Sheffield, Cornwall, is a small village, near the village of Paul, about two miles from Newlyn. According to locals, unlike other namesakes, this Sheffield is nothing to do with us.
Not, according to Cornwall Live.
“Cornwall’s got its own Sheffield. The Sheffield up north is known for being a powerhouse of steel production, (had) a premier league football team (with another being named after a day of the week) and a population of just over half a million people.
“Only in Cornwall is Sheffield bigger than Barcelona (near the village of Pelynt). It’s near Penzance and is a series of houses built along the B3315.”
It was first known as Sheffield Terrace in 1841, probably named after the row of houses built by a group of Yorkshire quarrymen who came to work at the nearby quarry and surrounding farms.

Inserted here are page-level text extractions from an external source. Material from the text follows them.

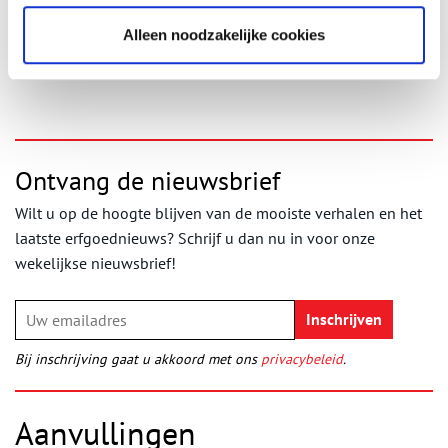
Auteur:
Emmie Snijders
Alleen noodzakelijke cookies
Publicatiedatum: 31/07/2011
Ontvang de nieuwsbrief
Wilt u op de hoogte blijven van de mooiste verhalen en het
laatste erfgoednieuws? Schrijf u dan nu in voor onze
wekelijkse nieuwsbrief!
Bij inschrijving gaat u akkoord met ons
privacybeleid
.
Aanvullingen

“Sheffield has a festering pool in the midst of a foul waste before the doors of the larger village, and a disgusting drain running close to the entrances of the houses in the smaller,” said a Cornish newspaper afterwards.
The principal stone of the district was Land’s End granite, which was extensively mined at Sheffield Quarry until the late 1920s, when it was closed in favour of cheaper imports. At the time, Sheffield Granite was used to build the piers and streets and houses of some of the finest cities in the world.
Sheffield eventually acquired a Chapel and Sunday school. The Teetotal Wesleyan Chapel, built around 1845, was later a Wesleyan School and is now a house.
The most famous inhabitant was Australian-born artist Barbara Tribe (1913-2000) who moved into the old Sunday School after World War Two, and became a lecturer in Modelling and Sculpture at the Penzance School of Art.
By this time, “the summer sunshine, the fine stretch of country, and the sweet sound of children’s voices wafting on the breeze, gave it a fine setting,” said Herbert Richards in The Cornishman in 1947. Not unlike today.